The 100-Year Starship study looks to develop the business case for an enduring organization designed to incentivize breakthrough technologies enabling future spaceflight.

Lewis Page reads this statement to mean that, in fact, NASA is not working on an actual ship as such, but rather on a “construct” or “enduring organization” of some kind which would be able to raise the enormous funds required to build a starship during the next century.

 

“The 100-Year Starship study is about more than building a spacecraft or any one specific technology,” says Paul Eremenko, official coordinating the effort. “We endeavor to excite several generations to commit to the research and development of breakthrough technologies and cross-cutting innovations across a myriad of disciplines such as physics, mathematics, biology, economics, and psychological, social, political and cultural sciences, as well as the full range of engineering disciplines to advance the goal of long-distance space travel, but also to benefit mankind.”
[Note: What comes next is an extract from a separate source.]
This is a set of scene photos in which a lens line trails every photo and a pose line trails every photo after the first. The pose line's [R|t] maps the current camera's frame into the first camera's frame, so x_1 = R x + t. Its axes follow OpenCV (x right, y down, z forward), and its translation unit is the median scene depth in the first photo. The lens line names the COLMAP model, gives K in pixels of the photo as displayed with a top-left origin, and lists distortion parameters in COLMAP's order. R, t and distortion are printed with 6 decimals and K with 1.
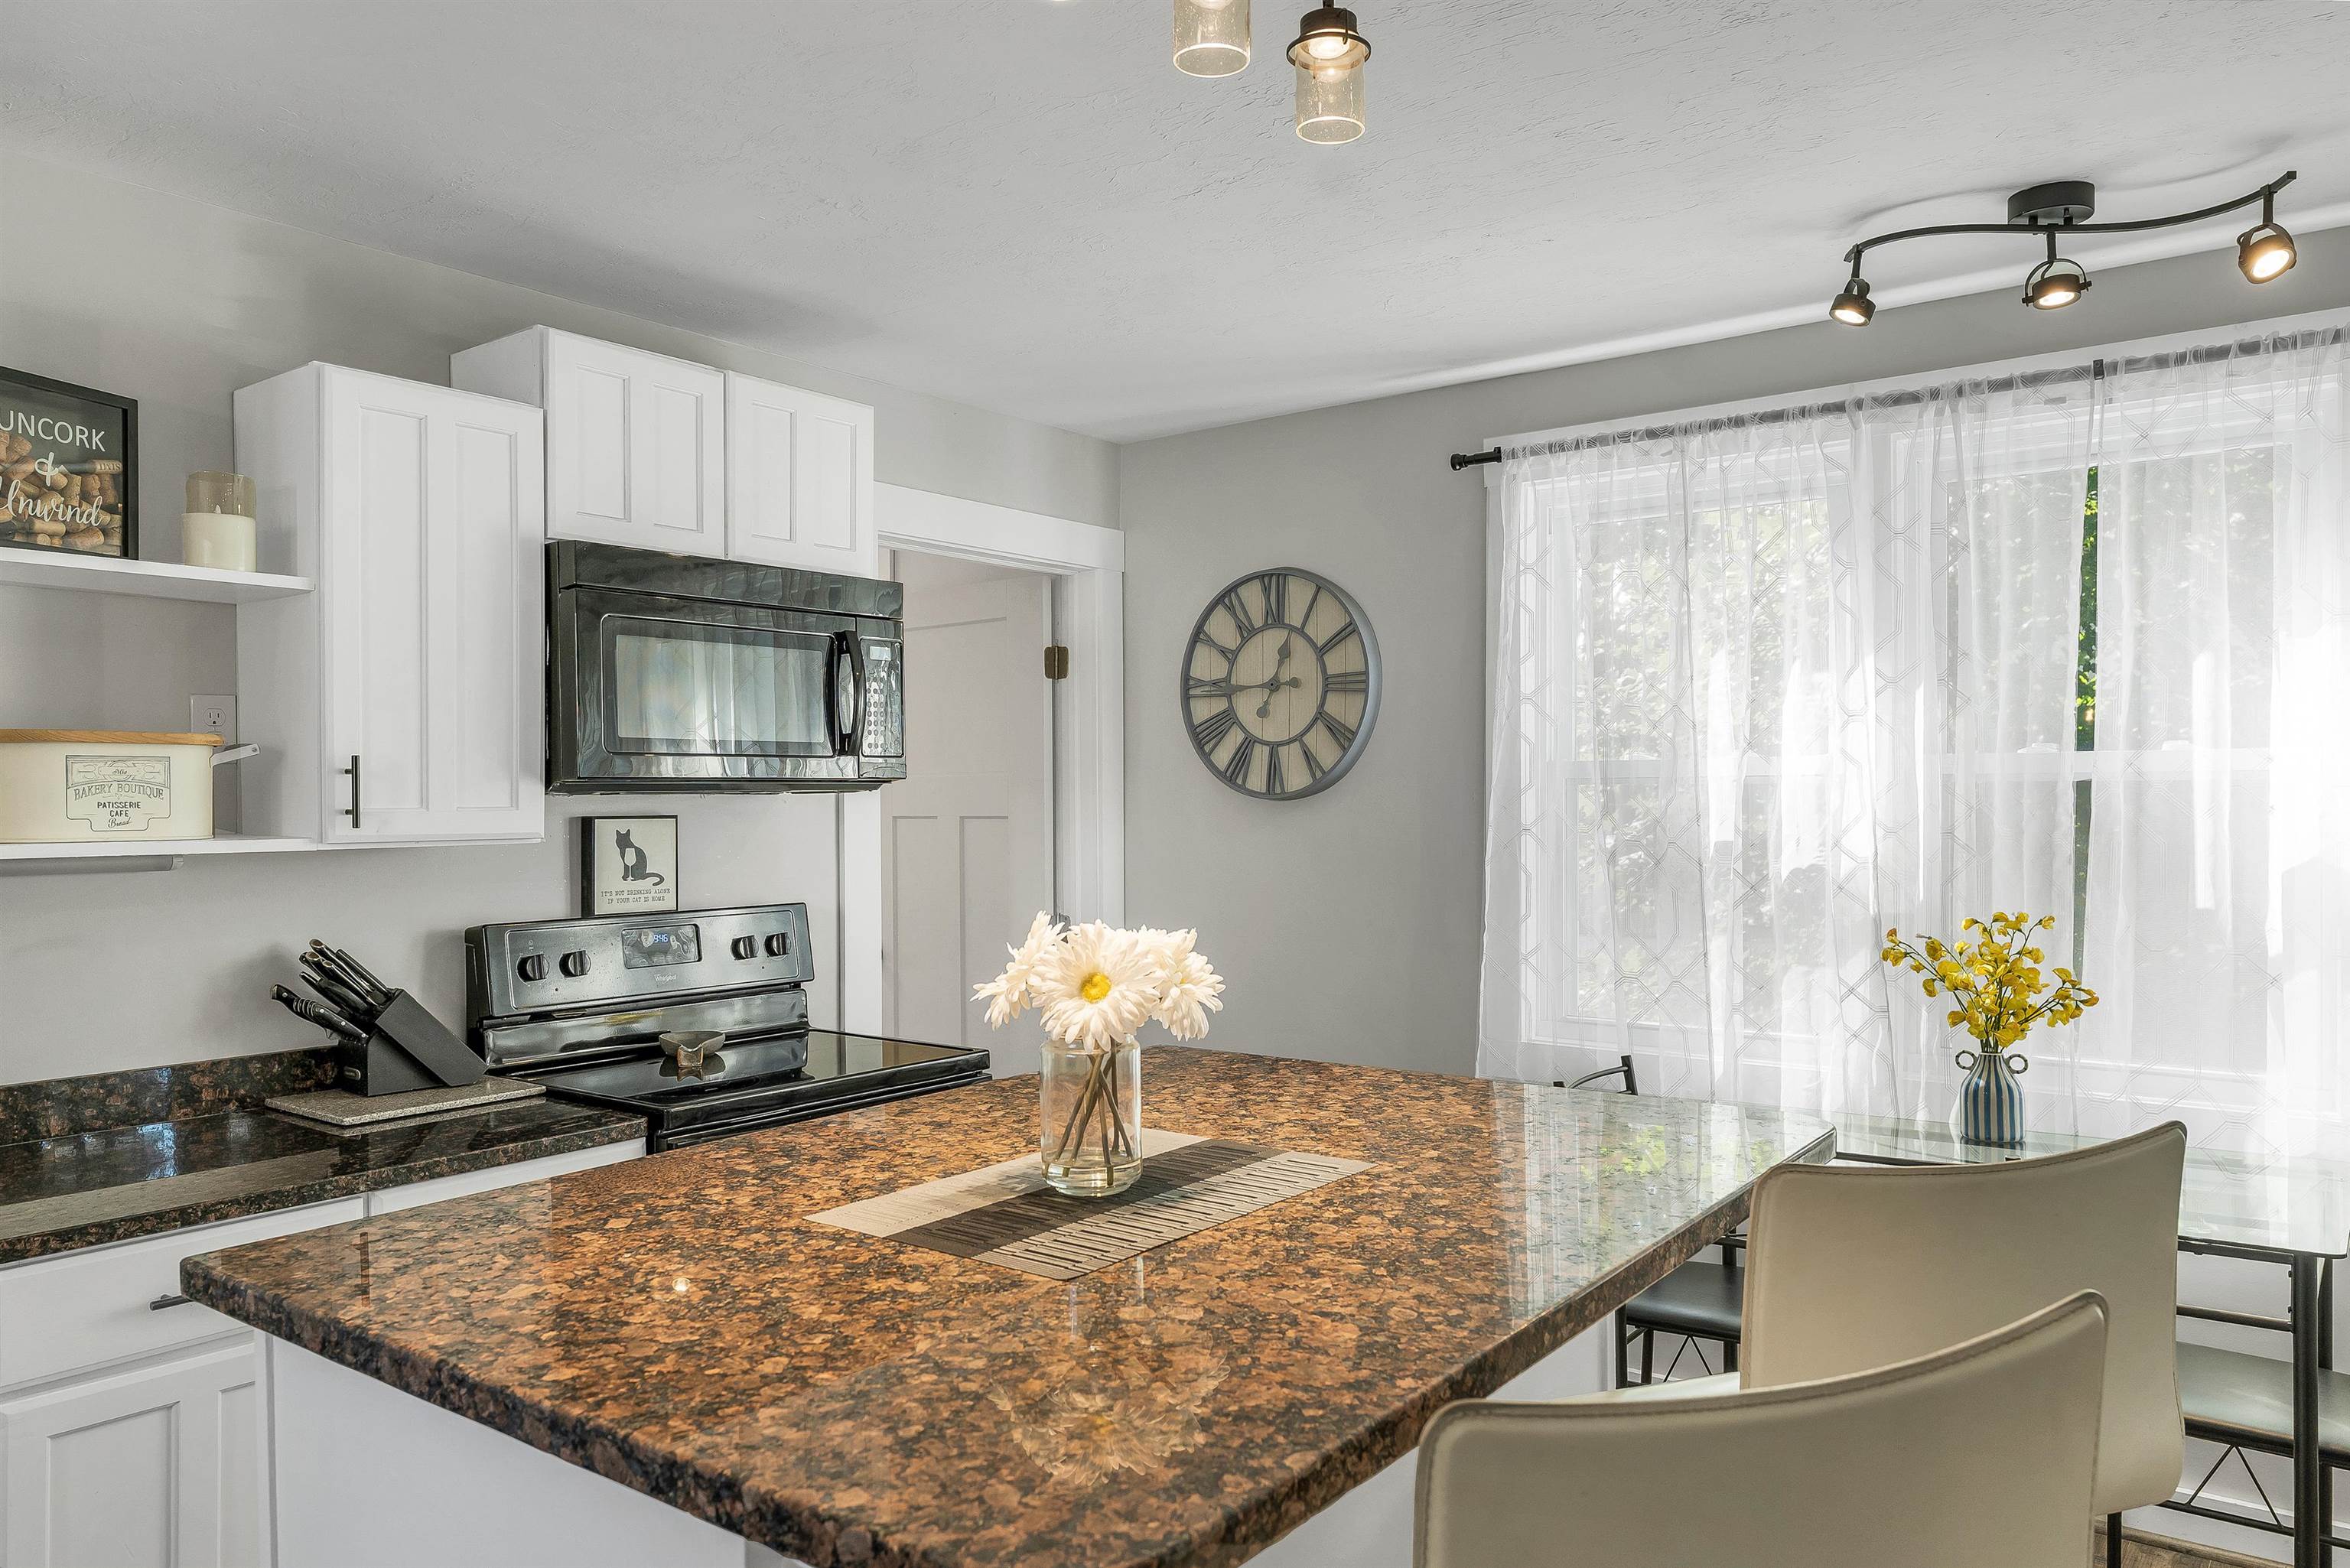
lens RADIAL K [[1608.5, 0, 1174.1], [0, 1608.5, 792.2], [0, 0, 1]] dist [-0.002576, -0.000900]
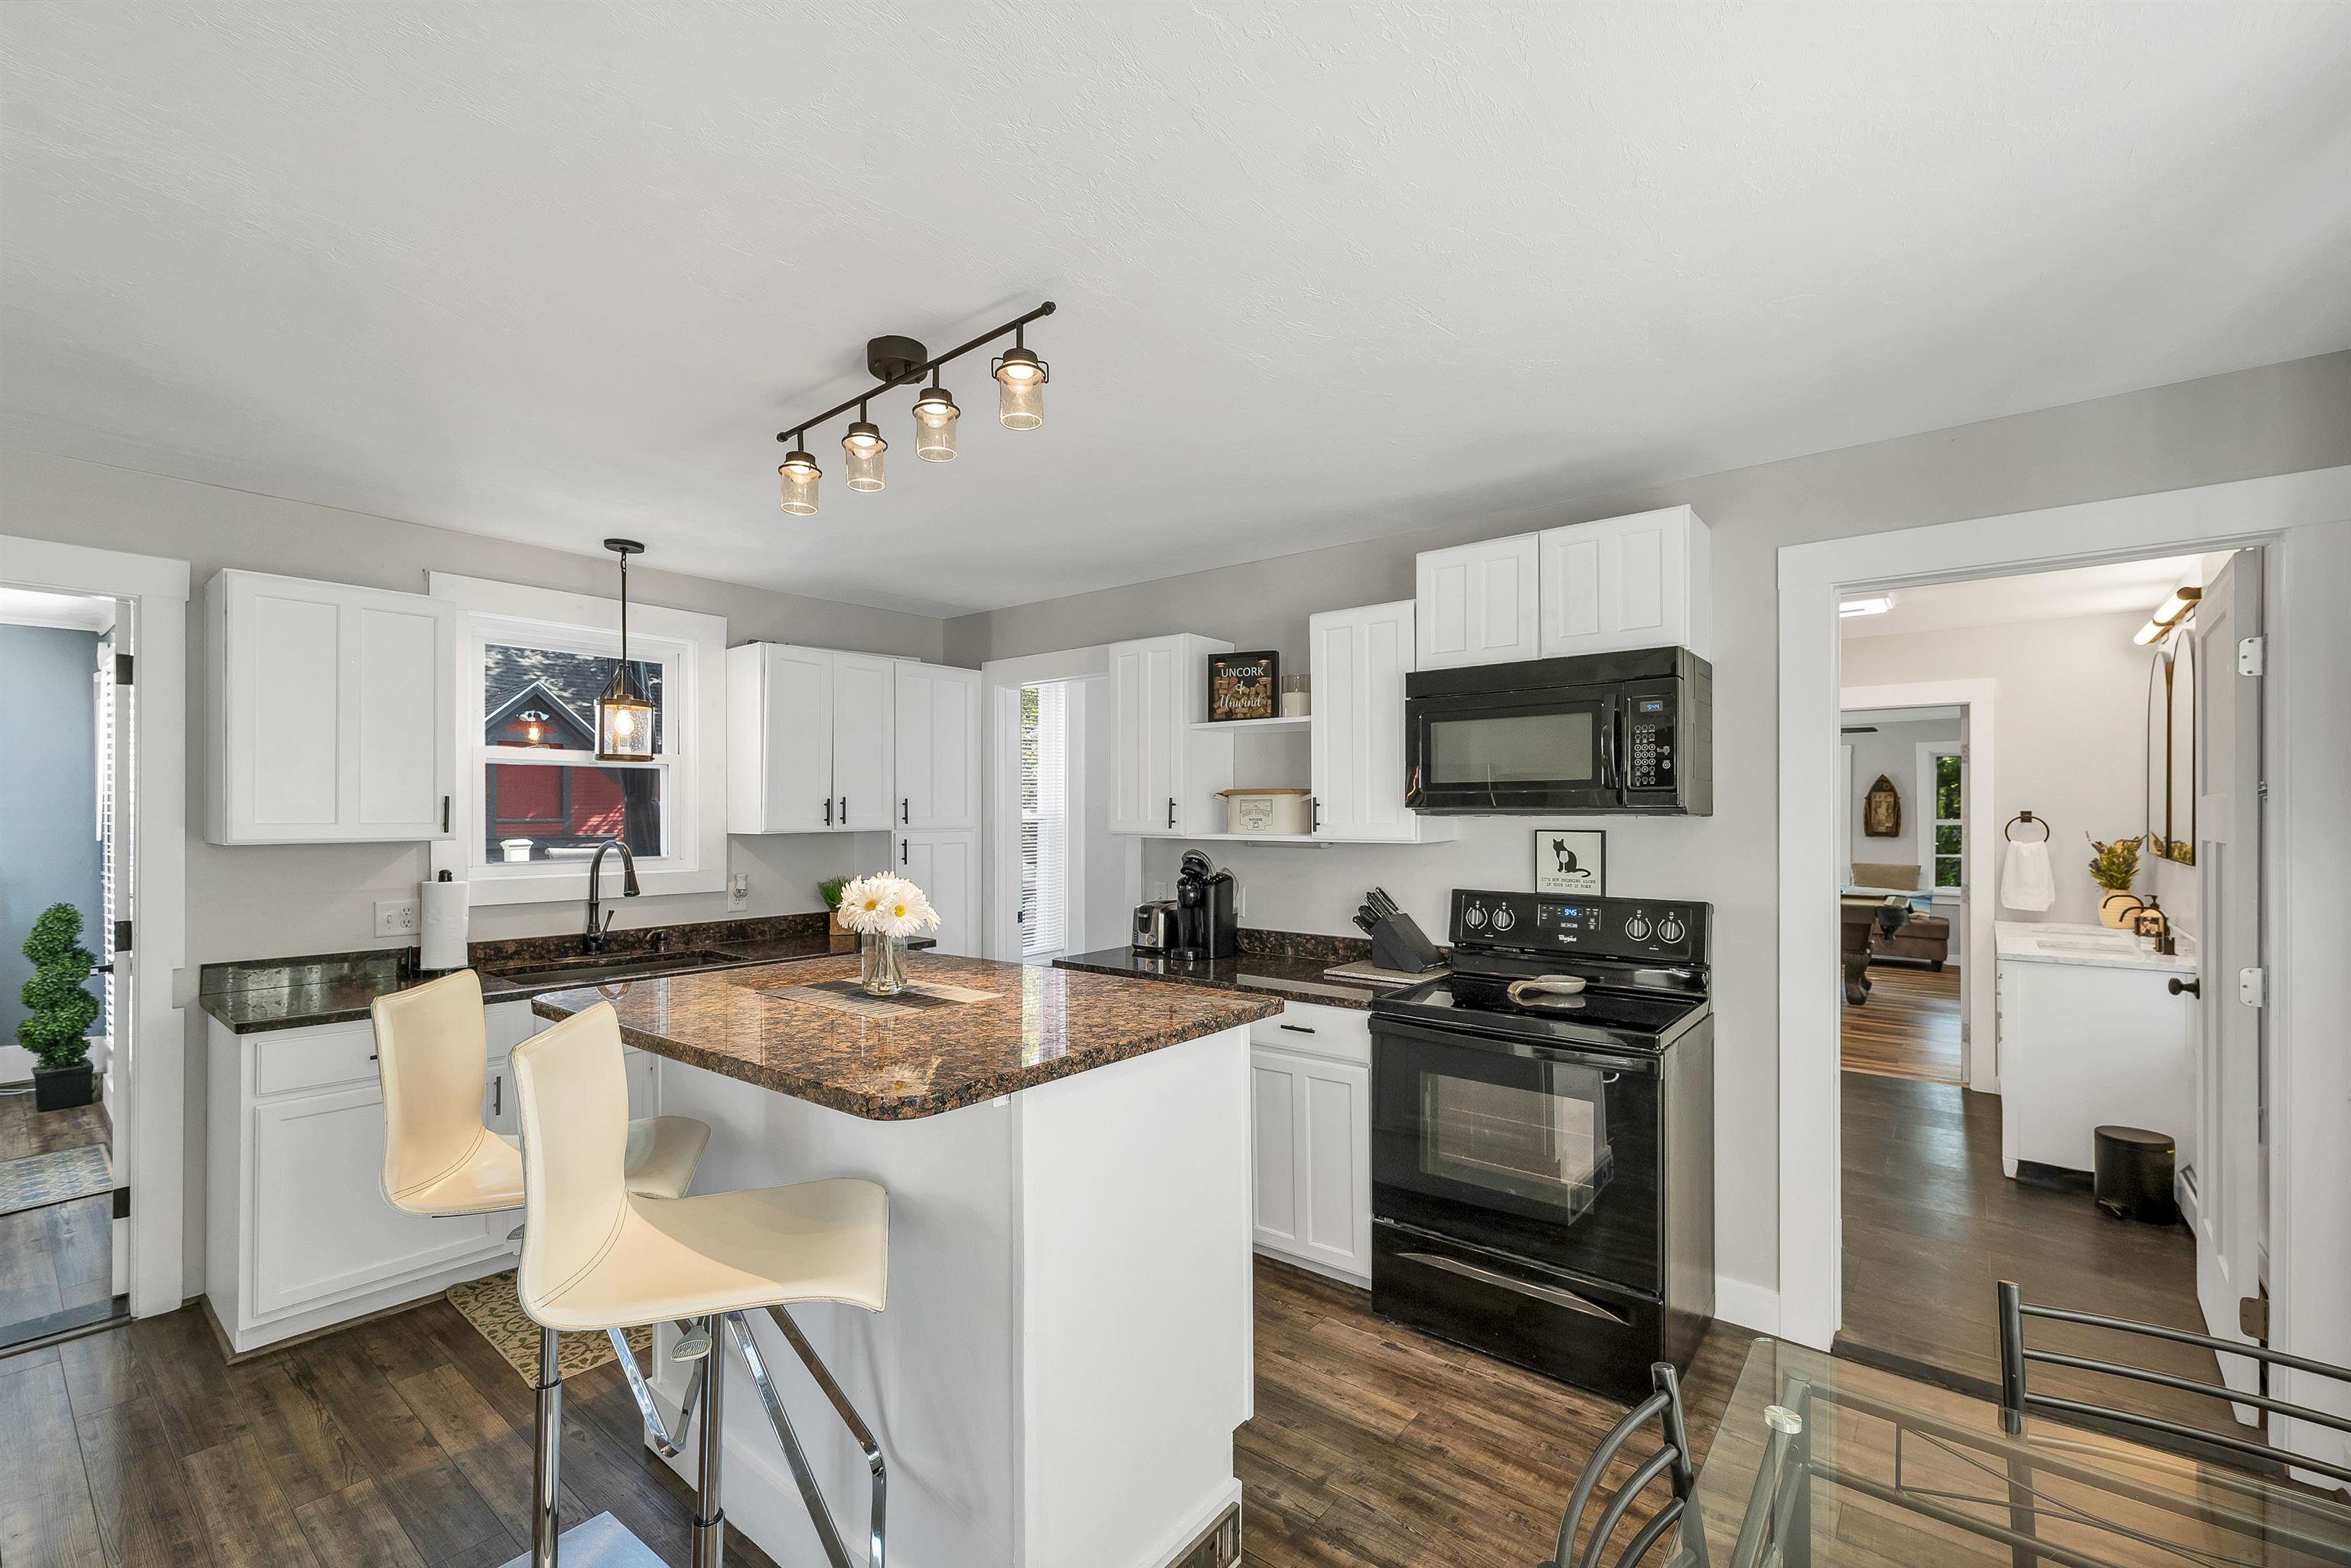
lens RADIAL K [[975.2, 0, 1166.3], [0, 975.2, 798.6], [0, 0, 1]] dist [0.002330, -0.000232]
pose [[-0.025170, -0.011208, -0.999620, 0.694212], [0.001566, 0.999935, -0.011251, -0.006186], [0.999682, -0.001849, -0.025151, 0.746458]]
Page writes that it would seem that someone has been re-reading Robert Heinlein’s classic Time for the Stars, in which a non-profit organization called the Long Range Foundation exists in the future for the purpose of funding expensive projects with no short-term payoff.

Page notes that at least so far, no human organization has appeared with both the financial clout and the long-term commitment that would appear necessary to get humanity out among the stars. “Developing such a ‘construct’ and its underlying business case would seem a challenge perhaps as great in its way as the building of the actual ships, and potentially just as likely to fail,” he writes.

NASA Ames’ partner organization in the 100-Year Starship study is DARPA, the Defense Advanced Research Projects Agency (Eremenko works at DARPA rather than NASA. He is in charge of the System F6 swarm-satellite project).